As we went to press on Sunday, reports abounded in the Israeli media that Israeli Prime Minister Naftali Bennett plans to make Iran, not the Palestinians, the main focus of his address to the United Nations General Assembly on Monday. He reportedly will tell the world body in most urgent terms that the time has come to take action against Iran’s nuclear program. And well he should.
This is a theme this page has sounded ever since the 2015 Iran nuclear deal was concluded with its laughable inspection regime, and as it became even clearer to us that Iran has always viewed the idea of negotiations as a means of forestalling punitive action by the West while giving Iran time to steadily progress in its march to nuclear weapons capacity.
So, once again we draw attention to what a senior Iranian leader had to say this past Friday about negotiations. Iran’s new foreign minister, Hossein Amirabdollahian, said Iran would return “very soon” to negotiations in Vienna. But, he said, Iran would be demanding a far higher price for returning to the 2015 deal. Most ominous was his statement that Iran “will not have a so-called ‘longer and stronger’ deal.”
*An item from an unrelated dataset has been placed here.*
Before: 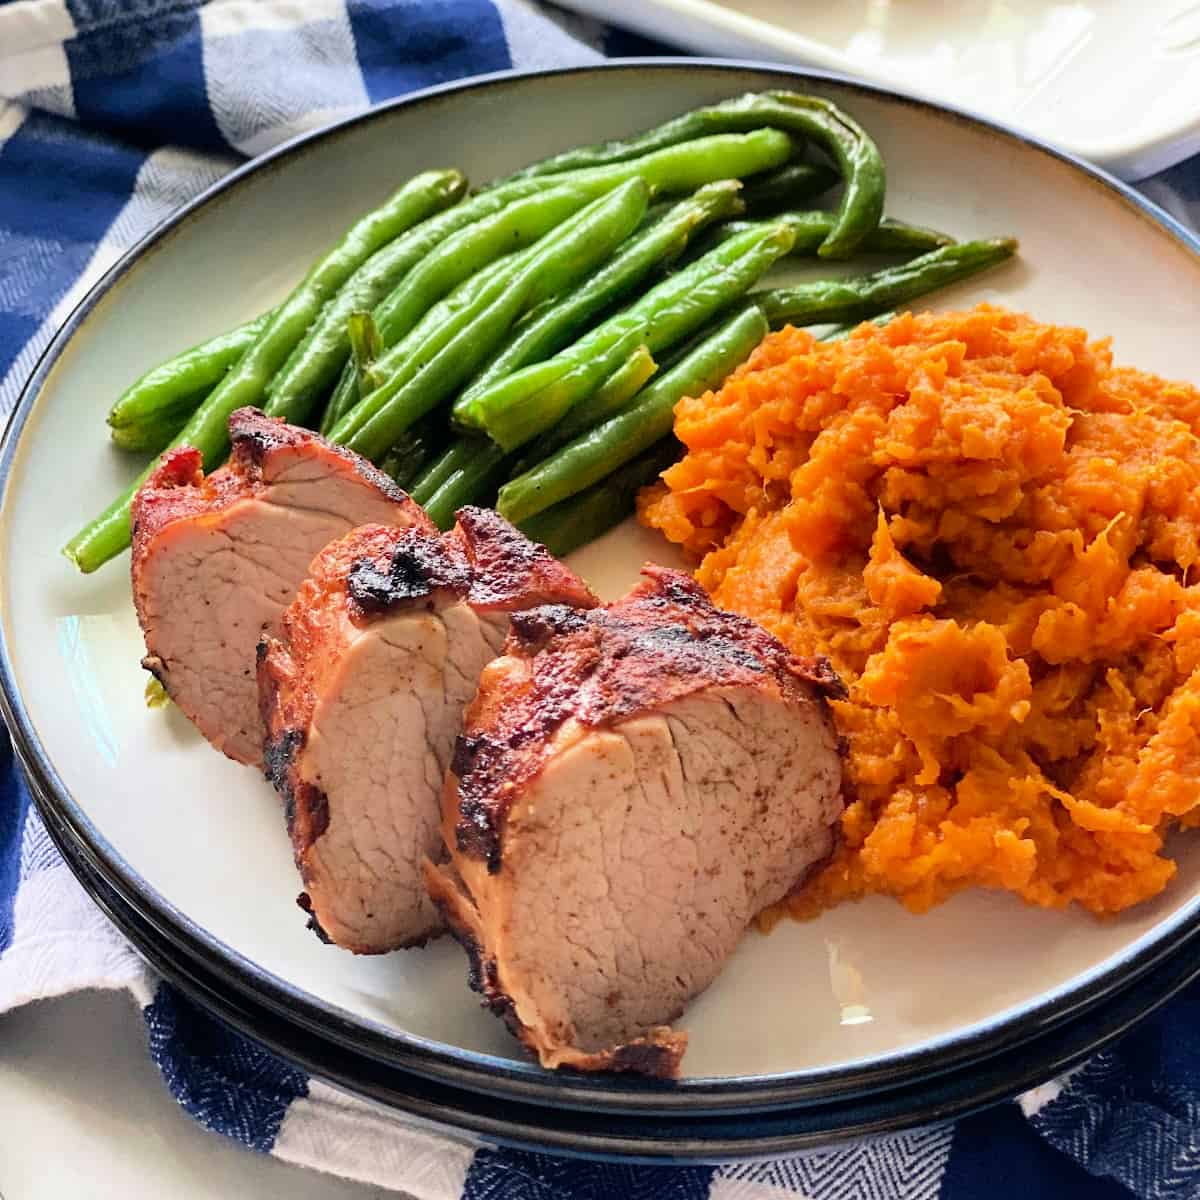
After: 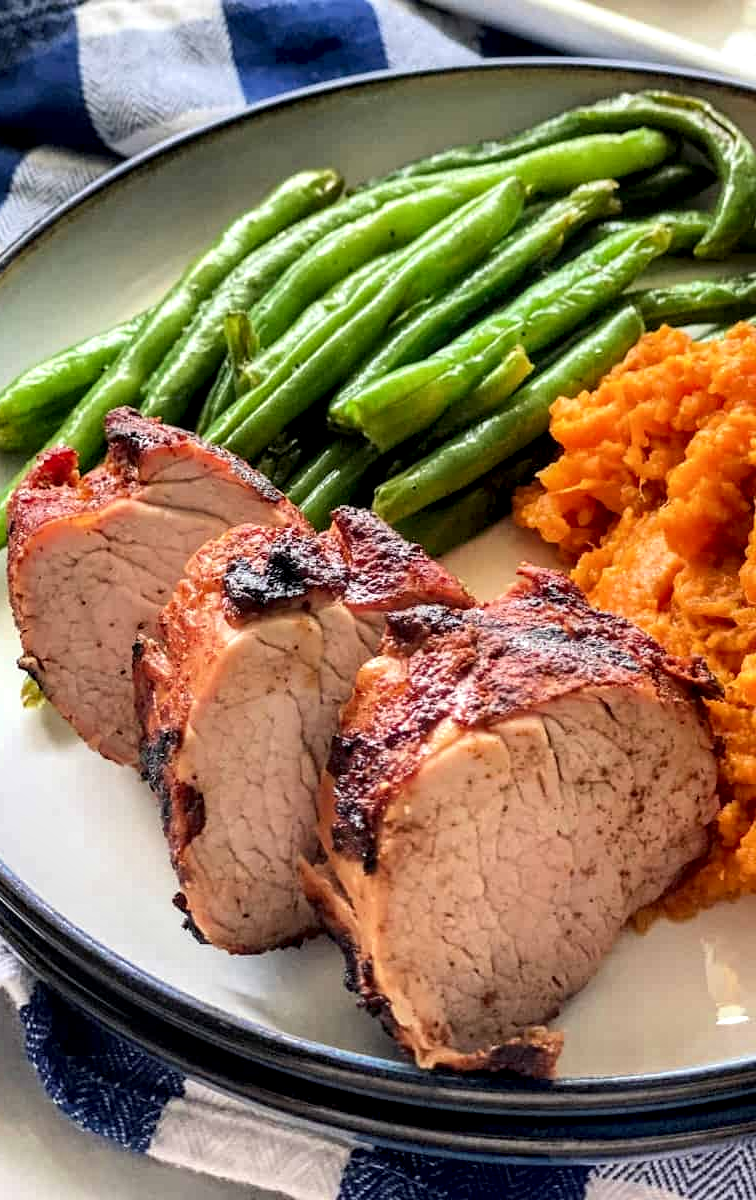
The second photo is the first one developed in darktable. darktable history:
crop: left 10.391%, right 26.559%
local contrast: detail 142%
The U.S. firmly believes, with good reason – as evidenced by the post-2015 experience – that without subjecting Iran to enhanced restrictions over an extended period of time frame, any new deal would be worthless. Also, keep in mind Secretary of State Antony Blinken’s recent caution that, at all events, “with every passing day, as Iran continues to take actions that are not in compliance with the [2015 nuclear] agreement – particularly building larger stockpiles of highly enriched uranium to 20 percent, even to 60 percent, and spinning faster centrifuges” its nuclear program moves toward a place where restrictions on further development would be meaningless.
As we have said in the past, for the life of us we cannot fathom what part of Iran’s tap dance the Biden team doesn’t get. A real deal with Iran is just not in the cards. They should deal with it.